__Instructions to follow__. Restate the material verbatim, every line included.

__Dataset extract__.
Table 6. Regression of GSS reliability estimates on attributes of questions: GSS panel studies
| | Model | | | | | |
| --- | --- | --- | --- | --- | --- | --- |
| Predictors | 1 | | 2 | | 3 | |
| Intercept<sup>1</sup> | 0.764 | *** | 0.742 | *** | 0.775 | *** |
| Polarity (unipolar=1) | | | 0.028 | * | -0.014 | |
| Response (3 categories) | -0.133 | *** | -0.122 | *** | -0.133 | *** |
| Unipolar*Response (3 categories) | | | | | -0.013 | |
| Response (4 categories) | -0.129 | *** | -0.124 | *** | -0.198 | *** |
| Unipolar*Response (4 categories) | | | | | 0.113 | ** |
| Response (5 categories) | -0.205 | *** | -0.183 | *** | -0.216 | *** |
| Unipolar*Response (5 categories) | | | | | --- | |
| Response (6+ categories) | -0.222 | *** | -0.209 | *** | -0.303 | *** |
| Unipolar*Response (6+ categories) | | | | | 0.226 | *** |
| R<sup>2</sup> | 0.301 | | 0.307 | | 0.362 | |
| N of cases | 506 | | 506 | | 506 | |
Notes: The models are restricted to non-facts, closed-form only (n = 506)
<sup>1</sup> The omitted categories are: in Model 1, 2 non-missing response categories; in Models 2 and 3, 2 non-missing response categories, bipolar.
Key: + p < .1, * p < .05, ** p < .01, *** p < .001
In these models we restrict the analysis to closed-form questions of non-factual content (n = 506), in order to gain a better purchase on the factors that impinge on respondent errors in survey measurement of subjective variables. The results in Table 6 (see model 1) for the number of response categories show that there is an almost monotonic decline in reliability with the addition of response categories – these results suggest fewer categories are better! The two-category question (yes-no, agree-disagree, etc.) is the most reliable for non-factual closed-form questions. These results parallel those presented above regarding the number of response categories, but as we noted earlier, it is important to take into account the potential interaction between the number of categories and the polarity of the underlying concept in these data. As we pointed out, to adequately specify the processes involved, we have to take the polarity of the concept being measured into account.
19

__Solved problem__.
Table 6. Regression of GSS reliability estimates on attributes of questions: GSS panel studies
| | Model | | | | | |
| --- | --- | --- | --- | --- | --- | --- |
| Predictors | 1 | | 2 | | 3 | |
| Intercept<sup>1</sup> | 0.764 | *** | 0.742 | *** | 0.775 | *** |
| Polarity (unipolar=1) | | | 0.028 | * | -0.014 | |
| Response (3 categories) | -0.133 | *** | -0.122 | *** | -0.133 | *** |
| Unipolar*Response (3 categories) | | | | | -0.013 | |
| Response (4 categories) | -0.129 | *** | -0.124 | *** | -0.198 | *** |
| Unipolar*Response (4 categories) | | | | | 0.113 | ** |
| Response (5 categories) | -0.205 | *** | -0.183 | *** | -0.216 | *** |
| Unipolar*Response (5 categories) | | | | | --- | |
| Response (6+ categories) | -0.222 | *** | -0.209 | *** | -0.303 | *** |
| Unipolar*Response (6+ categories) | | | | | 0.226 | *** |
| R<sup>2</sup> | 0.301 | | 0.307 | | 0.362 | |
| N of cases | 506 | | 506 | | 506 | |
Notes: The models are restricted to non-facts, closed-form only (n = 506)
<sup>1</sup> The omitted categories are: in Model 1, 2 non-missing response categories; in Models 2 and 3, 2 non-missing response categories, bipolar.
Key: + p < .1, * p < .05, ** p < .01, *** p < .001
In these models we restrict the analysis to closed-form questions of non-factual content (n = 506), in order to gain a better purchase on the factors that impinge on respondent errors in survey measurement of subjective variables. The results in Table 6 (see model 1) for the number of response categories show that there is an almost monotonic decline in reliability with the addition of response categories – these results suggest fewer categories are better! The two-category question (yes-no, agree-disagree, etc.) is the most reliable for non-factual closed-form questions. These results parallel those presented above regarding the number of response categories, but as we noted earlier, it is important to take into account the potential interaction between the number of categories and the polarity of the underlying concept in these data. As we pointed out, to adequately specify the processes involved, we have to take the polarity of the concept being measured into account.
19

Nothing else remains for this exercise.